Le don de sang ouvert aux homosexuels sans condition dès le mois de mars

En France, à partir du 16 mars prochain, les personnes gays et bisexuelles pourront donner leur sang sans aucune condition préalable.

C’est une avancée considérable : le ministère de la Santé et la Direction générale de la Santé ont annoncé mardi (11 janvier) qu’à partir du 16 mars prochain, les hommes gays et bisexuels pourront donner leur sang sans aucune condition préalable.

Jusqu’à maintenant les hommes ayant des relations sexuelles avec d’autres hommes (HRH) devaient justifier d’une abstinence de quatre mois s’ils souhaitaient participer à une collecte de sang en tant que donneurs. Cette restriction était notamment justifiée par une circulation plus accrue du virus du sida chez les homosexuels, considérée comme risquée pour les dons.
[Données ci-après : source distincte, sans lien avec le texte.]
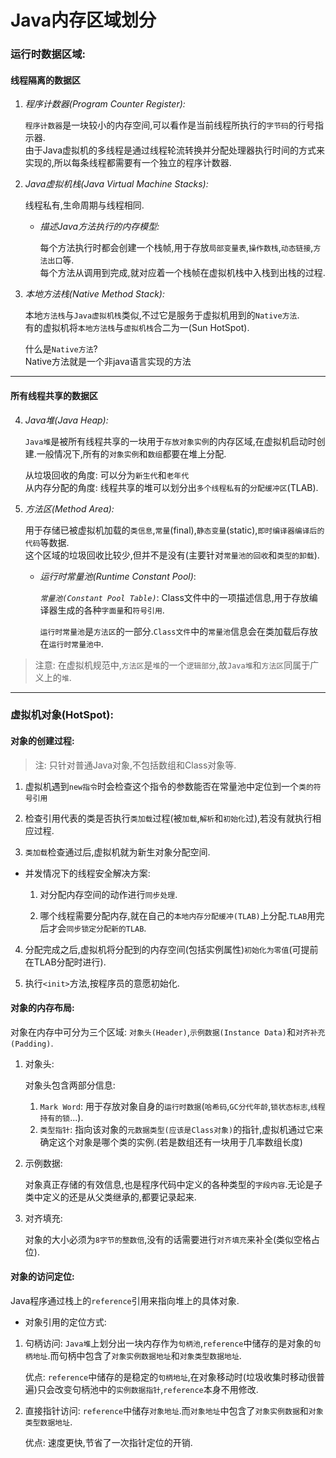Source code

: # Java内存区域划分

### 运行时数据区域:

#### 线程隔离的数据区

1. *程序计数器(Program Counter Register):*

    `程序计数器`是一块较小的内存空间,可以看作是当前线程所执行的`字节码`的行号指示器.<br>由于Java虚拟机的多线程是通过线程轮流转换并分配处理器执行时间的方式来实现的,所以每条线程都需要有一个独立的程序计数器.

2. *Java虚拟机栈(Java Virtual Machine Stacks):*
  
    线程私有,生命周期与线程相同.<br>
  
    - *描述Java方法执行的内存模型:*
      
      每个方法执行时都会创建一个栈帧,用于存放`局部变量表`,`操作数栈`,`动态链接`,`方法出口`等.<br>每个方法从调用到完成,就对应着一个栈帧在虚拟机栈中入栈到出栈的过程.
  

3. *本地方法栈(Native Method Stack):*
    
    本地`方法栈`与`Java虚拟机栈`类似,不过它是服务于虚拟机用到的`Native方法`.<br>有的虚拟机将`本地方法栈`与`虚拟机栈`合二为一(Sun HotSpot).
    
    什么是`Native方法`?<br>
    Native方法就是一个非java语言实现的方法


----
#### 所有线程共享的数据区

4. *Java堆(Java Heap):*

    `Java堆`是被所有线程共享的一块用于`存放对象实例`的内存区域,在虚拟机启动时创建.一般情况下,所有的`对象实例`和`数组`都要在堆上分配.<br>

    从垃圾回收的角度: 可以分为`新生代`和`老年代`<br>
    从内存分配的角度: 线程共享的堆可以划分出`多个线程私有`的`分配缓冲区`(TLAB).
  

5. *方法区(Method Area):*
  
    用于存储已被虚拟机加载的`类信息`,`常量`(final),`静态变量`(static),`即时编译器编译后的代码`等数据.<br>
    这个区域的垃圾回收比较少,但并不是没有(主要针对`常量池的回收`和`类型的卸载`).

    - *运行时常量池(Runtime Constant Pool)*:
    
      *`常量池(Constant Pool Table)`*: Class文件中的一项描述信息,用于存放编译器生成的各种`字面量`和`符号引用`.

      `运行时常量池`是`方法区`的一部分.`Class文件`中的`常量池`信息会在类加载后存放在`运行时常量池中`.<br>

> 注意: 在虚拟机规范中,`方法区`是`堆`的一个`逻辑部分`,故`Java堆`和`方法区`同属于广义上的`堆`.

---
### 虚拟机对象(HotSpot):


#### 对象的创建过程:

> 注: 只针对普通Java对象,不包括数组和Class对象等.

  1. 虚拟机遇到`new指令`时会检查这个指令的参数能否在常量池中定位到一个`类的符号引用`
  
  2. 检查引用代表的类是否执行`类加载`过程(被`加载`,`解析`和`初始化`过),若没有就执行相应过程.
  
  3. `类加载`检查通过后,虚拟机就为新生对象分配空间.
  
  - 并发情况下的线程安全解决方案:
    
    1. 对分配内存空间的动作进行`同步处理`.

    2. 哪个线程需要分配内存,就在自己的`本地内存分配缓冲(TLAB)`上分配.`TLAB`用完后才会`同步锁定分配新的TLAB`.

  4. 分配完成之后,虚拟机将分配到的内存空间(包括实例属性)`初始化为零值`(可提前在TLAB分配时进行).

  5. 执行`<init>`方法,按程序员的意愿初始化.
    

#### 对象的内存布局:

对象在内存中可分为三个区域: `对象头(Header)`,`示例数据(Instance Data)`和`对齐补充(Padding)`.

1. 对象头:

    对象头包含两部分信息:
    
    1. `Mark Word`: 用于存放对象自身的`运行时数据`(`哈希码`,`GC分代年龄`,`锁状态标志`,`线程持有的锁`...).
    2. `类型指针`: 指向该对象的`元数据类型(应该是Class对象)`的指针,虚拟机通过它来确定这个对象是哪个类的实例.(若是数组还有一块用于几率数组长度)

2. 示例数据:

    对象真正存储的有效信息,也是程序代码中定义的各种类型的`字段内容`.无论是子类中定义的还是从父类继承的,都要记录起来.


3. 对齐填充:

    对象的大小必须为`8字节的整数倍`,没有的话需要进行`对齐填充`来补全(类似空格占位).

#### 对象的访问定位:

Java程序通过栈上的`reference`引用来指向堆上的具体对象.

- 对象引用的定位方式:

1. 句柄访问: `Java堆`上划分出一块内存作为`句柄池`,`reference`中储存的是对象的`句柄地址`.而句柄中包含了`对象实例数据地址`和`对象类型数据地址`.

    优点: `reference`中储存的是稳定的`句柄地址`,在对象移动时(垃圾收集时移动很普遍)只会改变句柄池中的`实例数据指针`,`reference`本身不用修改.

2. 直接指针访问: `reference`中储存`对象地址`.而`对象地址`中包含了`对象实例数据`和`对象类型数据地址`.

    优点: 速度更快,节省了一次指针定位的开销.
Dans la pratique cela veut dire qu’ « il n’y aura plus de discriminations liées à l’orientation sexuelle de la personne », s’est réjoui le Pr Jerôme Salomon lors d’une conférence de presse.

« Nous mettons fin à une inégalité qui n’était plus justifiée », s’est félicité de son côté Olivier Véran sur Twitter.

Ce décret a été signé mardi pour officialiser cette décision qui intervient également dans le cadre de la loi bioéthique justifiant la « volonté politique » du ministre de la Santé de rendre le don du sang possible pour tous.

Depuis 2016, les hommes ayant des relations sexuelles avec d’autres hommes pouvaient donner leur sang seulement s’ils avaient observé une période d’abstinence d’un an. En 2020, cette période avait été réduite à quatre mois.

Désormais ils devront simplement répondre à un questionnaire au même titre que les hétérosexuels. Le nouveau questionnaire se concentrera ainsi sur les « pratiques sexuelles » des donneurs plutôt que sur leur « orientation sexuelle », souligne le Pr Salomon.

Par exemple, il sera demandé aux donneurs s’ils ont eu des relations sexuelles sous l’emprise de drogues, des relations sexuelles tarifées ou encore des relations sexuelles avec plusieurs personnes.

Cette évolution des conditions d’accès au don du sang est rendue possible grâce à « l’extrême vigilance des autorités », a poursuivi Jérôme Salomon.

Petite nouveauté dans le questionnaire : toute personne ayant pris un traitement pour la prophylaxie pré ou post-exposition (PrEP et PEP) devra le déclarer et attendre quatre mois avant de donner son sang.

La pandémie de Covid-19 a largement impacté les réserves de sang qui sont insuffisantes. « Il y a une tension permanente », a alerté l’Etablissement français du sang (EFS) au cours de la conférence presse, qui dit disposer de 77 000 poches de sang à l’heure actuelle, alors que 100 000 seraient nécessaires.

Avec cette avancée historique pour les droits des personnes LGBTQI+, la France rejoint le Royaume-Uni, l’Espagne, l’Italie, la Lituanie, le Portugal, la Pologne, la République tchèque ou encore la Suisse.

Dans d’autres pays comme la Belgique, l’Allemagne ou encore l’Autriche le don du sang par des homosexuels est toujours soumis à certaines conditions.